During the early Christian era, Eusebius of Caesarea identified Haditha (Adida in Greek) as the site of Adithaim, a town in the allotment of the tribe of Judah (Joshua 15:36). Similarly, the famous Madaba Map features a village northwest of Jerusalem with the caption “Adiathim that is now Aditha.” But Adithaim is to be sought in the Judean Shephelah, close to Azekah and Socoh. A different identification of Haditha was suggested centuries later and was subsequently followed in scholarship. A 13th-century Jewish scholar named Isaac HaKohen Ben Moses, better known by his pen name, Ishtori Haparchi, traveled seven years across the Holy Land and documented his insights on the local topography and toponomy in his book Kaftor Vaferach.
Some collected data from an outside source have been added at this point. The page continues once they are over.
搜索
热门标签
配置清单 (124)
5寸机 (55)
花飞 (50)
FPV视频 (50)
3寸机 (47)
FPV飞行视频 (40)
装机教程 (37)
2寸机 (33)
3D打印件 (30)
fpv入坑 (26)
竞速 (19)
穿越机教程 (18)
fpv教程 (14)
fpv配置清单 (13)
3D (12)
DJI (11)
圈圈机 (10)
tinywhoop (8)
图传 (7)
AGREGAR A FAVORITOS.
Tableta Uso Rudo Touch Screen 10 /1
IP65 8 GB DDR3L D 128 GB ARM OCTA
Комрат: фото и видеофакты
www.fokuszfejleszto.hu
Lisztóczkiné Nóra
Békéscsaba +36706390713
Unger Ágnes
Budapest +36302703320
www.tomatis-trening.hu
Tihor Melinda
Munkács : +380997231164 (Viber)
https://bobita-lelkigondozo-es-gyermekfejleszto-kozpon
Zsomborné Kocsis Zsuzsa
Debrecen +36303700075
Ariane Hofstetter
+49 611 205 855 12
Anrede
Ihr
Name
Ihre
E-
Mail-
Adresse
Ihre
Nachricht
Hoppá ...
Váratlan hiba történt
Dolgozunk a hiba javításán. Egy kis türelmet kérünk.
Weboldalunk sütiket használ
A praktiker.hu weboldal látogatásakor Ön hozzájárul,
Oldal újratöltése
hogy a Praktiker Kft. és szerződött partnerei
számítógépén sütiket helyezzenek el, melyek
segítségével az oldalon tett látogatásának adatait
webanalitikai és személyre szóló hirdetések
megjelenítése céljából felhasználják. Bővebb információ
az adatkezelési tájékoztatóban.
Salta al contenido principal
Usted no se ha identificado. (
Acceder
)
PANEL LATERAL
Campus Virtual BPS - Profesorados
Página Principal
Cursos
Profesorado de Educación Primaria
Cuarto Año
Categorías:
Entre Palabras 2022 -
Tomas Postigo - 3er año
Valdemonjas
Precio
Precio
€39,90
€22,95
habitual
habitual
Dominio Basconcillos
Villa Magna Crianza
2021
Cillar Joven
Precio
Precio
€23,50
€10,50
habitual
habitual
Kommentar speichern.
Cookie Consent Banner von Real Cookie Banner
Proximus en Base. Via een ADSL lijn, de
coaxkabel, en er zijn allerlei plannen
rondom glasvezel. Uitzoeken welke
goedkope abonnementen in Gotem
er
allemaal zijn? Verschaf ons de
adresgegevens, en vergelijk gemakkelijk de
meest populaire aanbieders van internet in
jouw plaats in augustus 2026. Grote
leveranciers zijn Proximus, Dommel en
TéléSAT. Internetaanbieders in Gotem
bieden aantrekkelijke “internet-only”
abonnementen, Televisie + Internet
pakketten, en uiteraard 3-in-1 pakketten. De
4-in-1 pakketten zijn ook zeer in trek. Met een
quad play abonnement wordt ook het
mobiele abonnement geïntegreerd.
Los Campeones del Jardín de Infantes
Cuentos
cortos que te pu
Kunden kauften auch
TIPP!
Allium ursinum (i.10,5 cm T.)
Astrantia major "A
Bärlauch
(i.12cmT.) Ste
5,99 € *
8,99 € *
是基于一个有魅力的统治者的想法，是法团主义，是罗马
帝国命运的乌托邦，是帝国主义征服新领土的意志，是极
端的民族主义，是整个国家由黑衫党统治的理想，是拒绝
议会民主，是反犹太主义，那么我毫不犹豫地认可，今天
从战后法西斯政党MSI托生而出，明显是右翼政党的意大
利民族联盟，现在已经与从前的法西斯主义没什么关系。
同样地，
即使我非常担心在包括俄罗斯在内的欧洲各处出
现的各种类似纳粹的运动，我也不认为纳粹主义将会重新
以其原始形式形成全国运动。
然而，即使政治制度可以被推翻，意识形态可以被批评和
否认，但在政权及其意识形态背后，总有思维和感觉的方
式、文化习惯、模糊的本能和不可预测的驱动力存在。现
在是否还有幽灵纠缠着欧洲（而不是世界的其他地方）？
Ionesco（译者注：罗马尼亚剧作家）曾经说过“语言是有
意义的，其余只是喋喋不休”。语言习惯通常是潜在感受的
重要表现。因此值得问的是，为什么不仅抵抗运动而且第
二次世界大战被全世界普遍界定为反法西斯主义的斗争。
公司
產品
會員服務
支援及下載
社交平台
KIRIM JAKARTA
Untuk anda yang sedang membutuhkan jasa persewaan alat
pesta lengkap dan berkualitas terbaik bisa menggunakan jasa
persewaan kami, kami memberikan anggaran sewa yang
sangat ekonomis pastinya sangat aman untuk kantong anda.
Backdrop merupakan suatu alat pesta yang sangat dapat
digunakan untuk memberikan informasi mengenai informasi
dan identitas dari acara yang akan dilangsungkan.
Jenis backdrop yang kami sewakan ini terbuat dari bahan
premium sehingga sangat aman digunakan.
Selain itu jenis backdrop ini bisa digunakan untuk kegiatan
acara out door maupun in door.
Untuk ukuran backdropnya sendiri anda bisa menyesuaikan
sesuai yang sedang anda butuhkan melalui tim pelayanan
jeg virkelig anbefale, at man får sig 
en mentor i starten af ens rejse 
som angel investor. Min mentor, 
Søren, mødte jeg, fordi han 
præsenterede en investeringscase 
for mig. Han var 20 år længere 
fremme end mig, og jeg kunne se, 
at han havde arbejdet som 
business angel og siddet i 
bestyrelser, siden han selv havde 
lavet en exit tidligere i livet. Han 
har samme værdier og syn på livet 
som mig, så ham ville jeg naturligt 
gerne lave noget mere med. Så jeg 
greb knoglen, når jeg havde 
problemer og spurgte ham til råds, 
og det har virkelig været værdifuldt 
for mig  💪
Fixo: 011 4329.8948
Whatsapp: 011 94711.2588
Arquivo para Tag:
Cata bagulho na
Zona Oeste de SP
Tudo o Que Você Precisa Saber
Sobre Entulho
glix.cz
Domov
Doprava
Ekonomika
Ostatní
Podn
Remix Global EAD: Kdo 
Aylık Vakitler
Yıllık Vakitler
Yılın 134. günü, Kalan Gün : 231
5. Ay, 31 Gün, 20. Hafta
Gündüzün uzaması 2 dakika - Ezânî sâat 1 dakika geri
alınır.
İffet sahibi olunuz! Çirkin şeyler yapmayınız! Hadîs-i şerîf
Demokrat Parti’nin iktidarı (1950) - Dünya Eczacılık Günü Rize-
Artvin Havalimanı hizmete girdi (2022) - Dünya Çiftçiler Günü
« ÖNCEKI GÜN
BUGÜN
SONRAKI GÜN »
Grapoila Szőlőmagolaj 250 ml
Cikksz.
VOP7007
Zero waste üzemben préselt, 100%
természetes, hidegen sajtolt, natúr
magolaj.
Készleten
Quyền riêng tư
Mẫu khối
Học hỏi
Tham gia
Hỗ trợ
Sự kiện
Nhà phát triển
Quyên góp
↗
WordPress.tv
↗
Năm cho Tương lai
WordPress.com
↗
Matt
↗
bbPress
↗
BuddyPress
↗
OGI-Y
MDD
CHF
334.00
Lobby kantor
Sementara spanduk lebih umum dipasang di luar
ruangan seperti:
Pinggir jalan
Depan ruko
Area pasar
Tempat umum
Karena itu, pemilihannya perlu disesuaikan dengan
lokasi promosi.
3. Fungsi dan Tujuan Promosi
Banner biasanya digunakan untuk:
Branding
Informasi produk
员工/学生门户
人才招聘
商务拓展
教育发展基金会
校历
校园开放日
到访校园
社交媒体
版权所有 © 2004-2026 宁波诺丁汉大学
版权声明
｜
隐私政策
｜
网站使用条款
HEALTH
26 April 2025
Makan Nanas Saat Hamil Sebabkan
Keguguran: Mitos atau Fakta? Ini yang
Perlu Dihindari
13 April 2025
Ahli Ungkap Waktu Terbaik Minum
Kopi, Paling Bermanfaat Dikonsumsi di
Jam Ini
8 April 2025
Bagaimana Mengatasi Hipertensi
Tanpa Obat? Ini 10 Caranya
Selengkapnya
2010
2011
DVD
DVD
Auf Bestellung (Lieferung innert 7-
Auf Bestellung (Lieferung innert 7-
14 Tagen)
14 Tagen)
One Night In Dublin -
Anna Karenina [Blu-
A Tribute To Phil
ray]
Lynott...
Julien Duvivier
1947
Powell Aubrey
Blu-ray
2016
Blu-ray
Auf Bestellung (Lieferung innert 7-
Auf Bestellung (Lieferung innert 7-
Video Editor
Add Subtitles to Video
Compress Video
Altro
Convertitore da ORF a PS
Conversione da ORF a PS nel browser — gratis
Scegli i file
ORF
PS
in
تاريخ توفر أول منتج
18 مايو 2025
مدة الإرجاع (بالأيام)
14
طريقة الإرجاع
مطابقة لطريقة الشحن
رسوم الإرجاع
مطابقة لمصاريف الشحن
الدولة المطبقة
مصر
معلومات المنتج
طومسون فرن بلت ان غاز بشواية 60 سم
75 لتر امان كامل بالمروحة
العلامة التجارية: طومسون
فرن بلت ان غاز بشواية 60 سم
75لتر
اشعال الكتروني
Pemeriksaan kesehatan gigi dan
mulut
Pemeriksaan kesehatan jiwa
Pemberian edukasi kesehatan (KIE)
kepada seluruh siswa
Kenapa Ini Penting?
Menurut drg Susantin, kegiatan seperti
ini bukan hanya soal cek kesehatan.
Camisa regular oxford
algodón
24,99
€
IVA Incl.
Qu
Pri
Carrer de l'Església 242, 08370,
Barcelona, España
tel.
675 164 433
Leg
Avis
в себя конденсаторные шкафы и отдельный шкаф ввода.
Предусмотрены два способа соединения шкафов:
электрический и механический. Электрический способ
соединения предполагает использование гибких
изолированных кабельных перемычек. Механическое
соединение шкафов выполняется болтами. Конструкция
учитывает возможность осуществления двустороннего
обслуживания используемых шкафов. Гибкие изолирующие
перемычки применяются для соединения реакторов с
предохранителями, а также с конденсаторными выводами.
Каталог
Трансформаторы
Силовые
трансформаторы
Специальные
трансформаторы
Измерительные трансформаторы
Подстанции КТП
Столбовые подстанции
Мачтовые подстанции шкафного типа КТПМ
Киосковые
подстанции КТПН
There he wrote that the village of Haditha, located on top of a round hill two hours walk east of Lydda, is the place of biblical Hadid.
The Tel Hadid Expedition focuses on these eventful periods in the site’s history. Six areas across the site have been excavated since 2018, supervised by experienced scholars studying the history and archaeology of the Holy Land. Join them in their American-Israeli project as they unearth the remains of the Israelite town, the Babylonian deportee community, the Jewish fortress of the late Second Temple Period, and the early Christian community at the site. During the afternoons, we will host leading archaeologists from Tel Aviv University and other academic institutions in Israel that will share with us their latest discoveries.
Coastal Plain, South-Central Israel
June 25 – July 20, 2023
Sunday, April 30, 2023
Contact for more details
Participants of the 2023 Tel Hadid Expedition will stay at Neve Shalom, a Jewish-Arab community situated equidistant from Jerusalem and Tel Aviv-Jaffa. It is a model of equality, mutual respect and partnership. The serene guesthouse features rooms designed to house two to three people, and comes equipped with an ensuite bathroom, storage, and air conditioning.